The word "socialism" often implies two quite different phenomena: A doctrine and an appeal based on it, a program for changing life, and A social structure that exists in time and space. The most obvious examples include Marxism as contained in the "classic" writings of Marx and others and the social structure that exists in the U. Among the fundamental principles of the state doctrine in these countries is the assertion that the connection between the two phenomena is very simple.
This critique will also look at themes such as continuity examining how Reich manages to create this against a backdrop of many different rhythmssocial and philosophical influences on the piece, and the effect of previous compositions on the work.
However, we shall commence with a short synopsis of "Different Trains". The piece is scored for a live string quartet, two pre-recorded string quartets, sampled voices, and sampled train sounds from the 's and 's.
Some of the voice fragments are taken from interviews Reich conducted, others are extracted from the Yale University sound archives of the Jewish Holocaust. She is interviewed along with Lawrence Davis, a retired black porter, who worked the trains between New York and Los Angeles.
Had Reich been in Europe at this time, his Jewish faith would have caused him to experience very different train journeys, hence the title. The work falls into three movements: America before the war, Europe during the war, and the subsequent post-war situation.
Reich speaks of the work as a "music documentary" Reich discusses this in an interview on Channel 4 Different Trains, broadcast in the UK on 8th April, and anticipates many more examples of this style in the future. What is so revolutionary about the work is the fact that the human beings' speech intonation has become the libretto, which directly forms the music.
Reich has "sampled" fragments from his interviews, and then meticulously notated the melodic line of the speech. Developments in music technology in the late 's enabled Reich to return to the root of music, namely, language.

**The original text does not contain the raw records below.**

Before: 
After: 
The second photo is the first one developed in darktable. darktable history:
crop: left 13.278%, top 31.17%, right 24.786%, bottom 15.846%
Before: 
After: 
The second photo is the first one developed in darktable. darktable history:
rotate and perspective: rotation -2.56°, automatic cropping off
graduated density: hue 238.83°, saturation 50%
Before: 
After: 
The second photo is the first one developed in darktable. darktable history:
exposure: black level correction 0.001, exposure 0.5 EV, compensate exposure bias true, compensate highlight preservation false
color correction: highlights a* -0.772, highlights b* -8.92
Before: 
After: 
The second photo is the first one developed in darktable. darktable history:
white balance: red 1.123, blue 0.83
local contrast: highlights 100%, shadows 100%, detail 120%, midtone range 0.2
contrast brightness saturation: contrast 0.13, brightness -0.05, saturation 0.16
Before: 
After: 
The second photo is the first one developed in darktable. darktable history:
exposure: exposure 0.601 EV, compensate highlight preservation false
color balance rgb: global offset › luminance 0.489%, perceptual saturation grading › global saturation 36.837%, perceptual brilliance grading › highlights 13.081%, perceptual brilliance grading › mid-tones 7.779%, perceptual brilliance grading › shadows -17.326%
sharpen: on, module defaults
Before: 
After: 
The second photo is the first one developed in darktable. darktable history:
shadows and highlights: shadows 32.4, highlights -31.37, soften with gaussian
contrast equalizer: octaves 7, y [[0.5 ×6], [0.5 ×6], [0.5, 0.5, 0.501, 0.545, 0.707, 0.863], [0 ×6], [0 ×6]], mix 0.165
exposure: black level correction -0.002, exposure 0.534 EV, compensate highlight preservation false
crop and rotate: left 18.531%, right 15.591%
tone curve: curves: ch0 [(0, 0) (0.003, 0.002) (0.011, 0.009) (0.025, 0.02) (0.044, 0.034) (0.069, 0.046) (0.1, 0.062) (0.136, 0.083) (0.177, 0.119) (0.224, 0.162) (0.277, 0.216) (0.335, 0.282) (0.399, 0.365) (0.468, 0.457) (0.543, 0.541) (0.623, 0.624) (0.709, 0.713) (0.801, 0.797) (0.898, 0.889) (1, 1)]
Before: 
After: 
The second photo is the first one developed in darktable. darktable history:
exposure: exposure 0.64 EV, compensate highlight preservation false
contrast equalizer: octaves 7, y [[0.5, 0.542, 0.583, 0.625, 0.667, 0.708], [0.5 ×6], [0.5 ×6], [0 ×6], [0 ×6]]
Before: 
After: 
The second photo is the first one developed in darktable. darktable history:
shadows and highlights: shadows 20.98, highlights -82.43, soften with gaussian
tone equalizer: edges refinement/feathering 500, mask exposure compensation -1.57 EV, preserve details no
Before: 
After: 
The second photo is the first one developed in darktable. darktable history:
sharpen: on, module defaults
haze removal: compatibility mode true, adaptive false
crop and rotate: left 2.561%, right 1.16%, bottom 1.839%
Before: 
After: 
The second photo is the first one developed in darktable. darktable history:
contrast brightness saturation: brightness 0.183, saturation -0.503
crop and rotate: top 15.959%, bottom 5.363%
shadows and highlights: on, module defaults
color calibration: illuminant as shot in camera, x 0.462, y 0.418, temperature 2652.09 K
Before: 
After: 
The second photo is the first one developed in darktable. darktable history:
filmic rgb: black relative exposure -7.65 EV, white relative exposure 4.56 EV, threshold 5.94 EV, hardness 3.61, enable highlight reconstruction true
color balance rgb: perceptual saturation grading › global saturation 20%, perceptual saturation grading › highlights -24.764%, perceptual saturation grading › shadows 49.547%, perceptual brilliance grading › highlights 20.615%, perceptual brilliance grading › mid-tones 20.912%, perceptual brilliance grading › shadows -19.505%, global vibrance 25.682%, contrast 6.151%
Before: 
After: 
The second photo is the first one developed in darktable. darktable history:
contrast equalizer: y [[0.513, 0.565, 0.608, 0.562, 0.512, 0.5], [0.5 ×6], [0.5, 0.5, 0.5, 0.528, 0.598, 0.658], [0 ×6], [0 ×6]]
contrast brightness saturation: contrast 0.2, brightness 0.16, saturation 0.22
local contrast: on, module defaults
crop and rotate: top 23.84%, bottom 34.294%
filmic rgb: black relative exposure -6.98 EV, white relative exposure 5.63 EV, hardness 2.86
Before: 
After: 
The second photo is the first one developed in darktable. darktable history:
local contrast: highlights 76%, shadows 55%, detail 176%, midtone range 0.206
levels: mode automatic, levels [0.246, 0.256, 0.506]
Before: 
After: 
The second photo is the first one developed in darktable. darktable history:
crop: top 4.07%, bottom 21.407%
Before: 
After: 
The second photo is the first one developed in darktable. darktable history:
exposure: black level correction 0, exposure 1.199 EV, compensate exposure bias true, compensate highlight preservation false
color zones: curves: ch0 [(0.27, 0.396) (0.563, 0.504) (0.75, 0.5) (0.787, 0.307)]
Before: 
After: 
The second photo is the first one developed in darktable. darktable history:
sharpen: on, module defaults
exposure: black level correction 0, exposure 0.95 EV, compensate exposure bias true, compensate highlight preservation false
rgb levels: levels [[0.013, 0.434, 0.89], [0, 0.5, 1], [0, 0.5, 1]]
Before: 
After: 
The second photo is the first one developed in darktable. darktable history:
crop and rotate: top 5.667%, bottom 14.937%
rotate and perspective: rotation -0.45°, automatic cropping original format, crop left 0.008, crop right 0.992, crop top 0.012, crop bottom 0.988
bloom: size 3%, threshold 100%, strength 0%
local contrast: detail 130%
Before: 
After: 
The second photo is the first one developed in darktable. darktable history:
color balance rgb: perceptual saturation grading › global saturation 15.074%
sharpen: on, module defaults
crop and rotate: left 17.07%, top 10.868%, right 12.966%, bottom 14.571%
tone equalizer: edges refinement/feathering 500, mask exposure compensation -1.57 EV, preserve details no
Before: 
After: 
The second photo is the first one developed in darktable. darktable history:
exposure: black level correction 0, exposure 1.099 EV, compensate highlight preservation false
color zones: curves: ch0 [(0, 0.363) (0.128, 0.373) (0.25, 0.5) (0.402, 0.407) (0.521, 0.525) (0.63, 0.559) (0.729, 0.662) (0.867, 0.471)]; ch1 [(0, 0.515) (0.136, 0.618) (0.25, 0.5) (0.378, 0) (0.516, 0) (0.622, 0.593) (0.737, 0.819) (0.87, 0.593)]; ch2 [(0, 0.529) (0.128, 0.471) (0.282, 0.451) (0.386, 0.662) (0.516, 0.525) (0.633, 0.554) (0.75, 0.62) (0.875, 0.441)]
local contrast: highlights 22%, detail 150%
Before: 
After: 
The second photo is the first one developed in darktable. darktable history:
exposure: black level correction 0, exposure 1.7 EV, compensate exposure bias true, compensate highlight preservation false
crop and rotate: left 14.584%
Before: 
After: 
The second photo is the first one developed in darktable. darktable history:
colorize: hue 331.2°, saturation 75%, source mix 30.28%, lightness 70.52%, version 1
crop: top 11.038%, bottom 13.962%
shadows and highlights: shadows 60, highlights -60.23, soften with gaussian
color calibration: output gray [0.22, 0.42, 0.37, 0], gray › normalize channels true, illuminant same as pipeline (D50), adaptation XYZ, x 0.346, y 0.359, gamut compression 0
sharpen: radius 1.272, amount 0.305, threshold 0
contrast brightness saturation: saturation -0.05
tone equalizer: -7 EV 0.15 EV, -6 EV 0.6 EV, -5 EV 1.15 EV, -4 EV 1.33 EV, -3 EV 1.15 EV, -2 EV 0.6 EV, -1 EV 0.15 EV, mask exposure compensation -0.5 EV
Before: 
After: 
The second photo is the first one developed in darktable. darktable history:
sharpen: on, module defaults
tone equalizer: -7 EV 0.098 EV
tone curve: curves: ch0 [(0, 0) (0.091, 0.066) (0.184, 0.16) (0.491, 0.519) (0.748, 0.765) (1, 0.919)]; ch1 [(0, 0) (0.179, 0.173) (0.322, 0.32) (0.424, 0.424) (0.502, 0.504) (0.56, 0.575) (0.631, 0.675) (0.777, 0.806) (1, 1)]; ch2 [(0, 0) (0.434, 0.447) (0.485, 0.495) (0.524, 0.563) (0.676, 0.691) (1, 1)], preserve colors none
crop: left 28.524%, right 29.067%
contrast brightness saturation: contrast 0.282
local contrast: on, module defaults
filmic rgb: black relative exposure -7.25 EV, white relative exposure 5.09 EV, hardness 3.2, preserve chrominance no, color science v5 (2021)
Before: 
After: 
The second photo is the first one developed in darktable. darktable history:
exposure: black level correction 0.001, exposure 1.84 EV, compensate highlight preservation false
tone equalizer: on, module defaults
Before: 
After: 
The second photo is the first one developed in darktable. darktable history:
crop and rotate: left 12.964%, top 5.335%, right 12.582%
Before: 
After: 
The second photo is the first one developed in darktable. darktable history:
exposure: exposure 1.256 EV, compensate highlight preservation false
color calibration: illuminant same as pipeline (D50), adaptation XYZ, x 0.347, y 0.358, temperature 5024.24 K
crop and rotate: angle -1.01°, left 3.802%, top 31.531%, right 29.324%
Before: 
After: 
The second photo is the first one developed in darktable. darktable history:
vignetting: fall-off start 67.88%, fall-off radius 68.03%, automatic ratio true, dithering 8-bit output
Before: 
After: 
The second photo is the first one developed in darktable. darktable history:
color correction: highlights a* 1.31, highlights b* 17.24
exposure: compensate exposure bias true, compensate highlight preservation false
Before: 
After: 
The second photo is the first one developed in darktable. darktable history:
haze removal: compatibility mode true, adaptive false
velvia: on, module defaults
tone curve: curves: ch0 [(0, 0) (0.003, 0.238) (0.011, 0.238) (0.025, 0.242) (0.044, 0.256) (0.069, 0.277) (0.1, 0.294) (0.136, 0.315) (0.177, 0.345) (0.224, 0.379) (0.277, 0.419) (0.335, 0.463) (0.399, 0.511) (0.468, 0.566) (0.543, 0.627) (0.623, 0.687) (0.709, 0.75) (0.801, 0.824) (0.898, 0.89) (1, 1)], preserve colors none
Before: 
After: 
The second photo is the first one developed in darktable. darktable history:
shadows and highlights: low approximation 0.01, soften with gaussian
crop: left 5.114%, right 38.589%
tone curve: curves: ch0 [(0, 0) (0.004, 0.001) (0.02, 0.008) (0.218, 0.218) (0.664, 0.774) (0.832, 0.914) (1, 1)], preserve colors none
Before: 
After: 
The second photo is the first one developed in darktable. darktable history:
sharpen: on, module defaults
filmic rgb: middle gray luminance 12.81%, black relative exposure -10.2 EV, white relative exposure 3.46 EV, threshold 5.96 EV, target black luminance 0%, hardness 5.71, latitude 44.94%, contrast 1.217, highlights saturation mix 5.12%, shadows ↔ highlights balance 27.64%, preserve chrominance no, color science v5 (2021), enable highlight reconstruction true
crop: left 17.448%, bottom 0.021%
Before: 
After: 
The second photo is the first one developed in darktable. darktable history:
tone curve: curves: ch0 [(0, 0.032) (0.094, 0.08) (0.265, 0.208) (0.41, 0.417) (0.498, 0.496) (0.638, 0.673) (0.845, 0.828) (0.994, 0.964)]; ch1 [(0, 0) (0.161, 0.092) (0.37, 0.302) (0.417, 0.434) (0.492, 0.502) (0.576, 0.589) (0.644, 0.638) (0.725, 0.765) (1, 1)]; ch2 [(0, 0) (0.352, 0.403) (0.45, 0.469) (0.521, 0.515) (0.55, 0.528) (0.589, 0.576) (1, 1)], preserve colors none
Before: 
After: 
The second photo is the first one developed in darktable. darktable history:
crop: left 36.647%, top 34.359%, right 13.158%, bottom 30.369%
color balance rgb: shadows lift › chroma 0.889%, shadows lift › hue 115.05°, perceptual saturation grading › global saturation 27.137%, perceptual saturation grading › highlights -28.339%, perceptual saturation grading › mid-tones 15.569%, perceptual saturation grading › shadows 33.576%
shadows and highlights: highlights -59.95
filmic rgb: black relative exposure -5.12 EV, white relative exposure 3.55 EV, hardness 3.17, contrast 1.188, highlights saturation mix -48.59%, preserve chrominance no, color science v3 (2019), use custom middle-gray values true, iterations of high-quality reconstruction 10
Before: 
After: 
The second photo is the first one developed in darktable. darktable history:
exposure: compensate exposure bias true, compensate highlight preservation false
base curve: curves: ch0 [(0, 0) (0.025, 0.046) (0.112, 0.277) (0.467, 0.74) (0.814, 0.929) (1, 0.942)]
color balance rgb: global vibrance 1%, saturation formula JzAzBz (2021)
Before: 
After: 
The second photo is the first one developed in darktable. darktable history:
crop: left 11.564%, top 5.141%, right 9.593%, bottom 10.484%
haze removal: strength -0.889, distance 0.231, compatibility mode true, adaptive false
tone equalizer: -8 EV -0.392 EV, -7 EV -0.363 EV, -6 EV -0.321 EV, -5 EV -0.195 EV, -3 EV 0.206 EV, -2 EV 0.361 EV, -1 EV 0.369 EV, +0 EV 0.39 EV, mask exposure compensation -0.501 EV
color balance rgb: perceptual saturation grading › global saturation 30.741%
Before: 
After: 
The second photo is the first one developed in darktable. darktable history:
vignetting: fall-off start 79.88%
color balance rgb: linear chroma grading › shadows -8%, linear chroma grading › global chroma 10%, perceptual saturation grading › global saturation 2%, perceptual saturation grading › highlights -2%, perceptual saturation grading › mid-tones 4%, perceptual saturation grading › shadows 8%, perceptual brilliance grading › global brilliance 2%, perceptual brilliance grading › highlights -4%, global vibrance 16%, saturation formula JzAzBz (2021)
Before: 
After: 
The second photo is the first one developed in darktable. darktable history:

What Arnold Schoenberg attempted with "Sprechgesag" music half-way between spoken words and melody, such as in "Pierre Lunaire", in merely foreshadows a previously undreamt of genre were diction and music could be inextricably bond together as one force.
We might observe that such a form enables social "truths" to be exposed more accurately. Compositions such as "The Desert Music" and "Tehillium" concerning the oppression of the Jews betray Reich's inclination for depicting social and political issues in word setting. Music Technology and Different Trains Let us now consider the role of electronics in this piece in closer detail.
Different TrainsThe Guardian LondonOctober This is not exactly what he wrote, "Electronic music as such will gradually die and be absorbed into the ongoing music of people singing and playing instruments".
In he was advocating the passive influence of electronics in future composition. With "Different Trains" electronics are integral to the structure of the music. Computer sampling facilitates the capturing of language for direct manipulation and development by the composer.
Reich used a Casio FZ-1 digital sampling keyboard to manipulate the recordings. Music Sampling in Different Trains This work uses three facets of sampling: This is usually the norm for most of the fragments, except where the sample is too short to be sub-divided, such as in "" first movement.
There are a number of fragments which are used again within the same movement, or in other movements. At one time, altering the pitch of a sample also altered the duration.
For instance, a sample at middle C and one second long sounded at two octaves lower might contain a duration of three or four seconds. The latest developments in music technology at the time from research at IRCAM enable sounds to be transformed in pitch without altering other characteristics of the sample.
I would speculate that Reich has used this as an aid to continuity, especially in the first movement where most of the samples fall around the key of F minor.
An example of this is the reverse of a steam engine whistle, at the close of the second movement. This work must not be reproduced in any form without the express permission of the copyright holder.Database of FREE English essays - We have thousands of free essays across a wide range of subject areas.
Sample English essays! "Different Trains" was first performed by the Kronos Quartet at the Queen Elizabeth Hall, London, on the 2nd November, The piece is scored for a live string quartet, two pre-recorded string quartets, sampled voices, and sampled train sounds from the 's and 's.
Philip Harnden was the publisher of The Other Side, a magazine of spirituality and social action, for a dozen years.A Quaker, he has written on subjects as diverse as the land rights of Native Americans and the spiritual life of Fritz Eichenberg.